Минуты через две Петр Иванович спросил:
– Повредил, значит, зверь ее?
– Зачем зверь? Плечо она залечила, ничего, зажило. О людях речь. Марья, скажу тебе, на остальных людей непохожая была. Любила она, к примеру, зимние вьюги слушать… Иринка, если знаешь, тоже любит. Переняла значит, от бабушки. А летом, в самые грозы, заберется Марья на утес и стоит. Бьет ветер в грудь, рвет и без того худое платьишко, треплет волосы… А она стоит, бывало. Потихоньку болтали старухи – ведьма, мол… Больше от скуки, конечно, судачили. Почешут языки да тем и кончат. Ну, а после этого медведя и началось! Загундосили старушонки: «Мыслимое ли дело для девки! Не таких охотников зверь заламывал. С нечистой силой девка знается, не зря слух идет». – «Не зря, не зря… Гляжу однажды, – а из ее распущенных по ветру волосищ искры сыплются, как с нечищеной трубы. Вот вам крест святой». – «Дык и я видела тоже, когда Марья под дождиком на утесе стояла. Так и хлещет огонь с волос. Будто куделя загорелась…» – "А про злат-камень сами слышали: «В другом месте он…» – «Все знает, стерва! А может, сама отнесла его в другое место…» В общем, не знала Марья, куда ей деться. Все от нее открещиваются… А иные грозят уж связать, керосином облить да спичку поднести…
– А ты что же? – невольно вырвалось у Петра Ивановича. – Или все семечки щелкал?
– Так и загубили бы девку, – продолжал старик, будто и не слышал голоса Смирнова. – Да вскоре как грохнет – царя сбросили! И не до Марьи всем стало.

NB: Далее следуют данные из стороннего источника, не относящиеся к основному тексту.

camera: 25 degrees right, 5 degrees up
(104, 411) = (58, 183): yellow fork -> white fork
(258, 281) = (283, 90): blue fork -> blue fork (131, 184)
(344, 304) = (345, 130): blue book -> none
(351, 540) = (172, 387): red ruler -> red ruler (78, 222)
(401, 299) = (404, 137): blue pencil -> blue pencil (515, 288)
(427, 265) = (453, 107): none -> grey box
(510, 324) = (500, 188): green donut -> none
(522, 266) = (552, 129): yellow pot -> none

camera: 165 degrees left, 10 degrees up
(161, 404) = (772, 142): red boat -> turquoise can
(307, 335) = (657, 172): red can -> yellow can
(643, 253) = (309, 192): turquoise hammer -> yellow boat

Пошевеливая бровями, старик смотрел куда-то прямо перед собой. Лицо его то хмурилось, то улыбалось. Иногда гневно подрагивали губы, иногда вспыхивало что-то и тут же гасло в его выцветших, похожих на мутное осеннее небо глазах. И эти вспышки напоминали отблески самых поздних, уже бессильных, осенних гроз. Это были даже не грозы, а их последние, уходящие, умирающие отблески. Они уже никого не тревожили, никого не пугали, по ним можно было только догадаться, что когда-то грозы полыхали неудержимо и буйно по всему небу.
Петр Иванович видел по лицу старика, что перед ним встают, как живые, картины прошлого, что он сейчас не здесь, а там, далеко где-то. И возможно, он в самом деле не слышал его вопросов. И хорошо, если так. У каждого человека, вероятно, есть что-то такое, плохое ли, хорошее ли, но принадлежащее только ему. И никогда не надо человека просить рассказывать об этом, потому что просьбы бесполезны. Человек расскажет сам, если захочет. А если нет, все это умрет вместе с ним.
Петр Иванович сидел молча. Он просто ждал.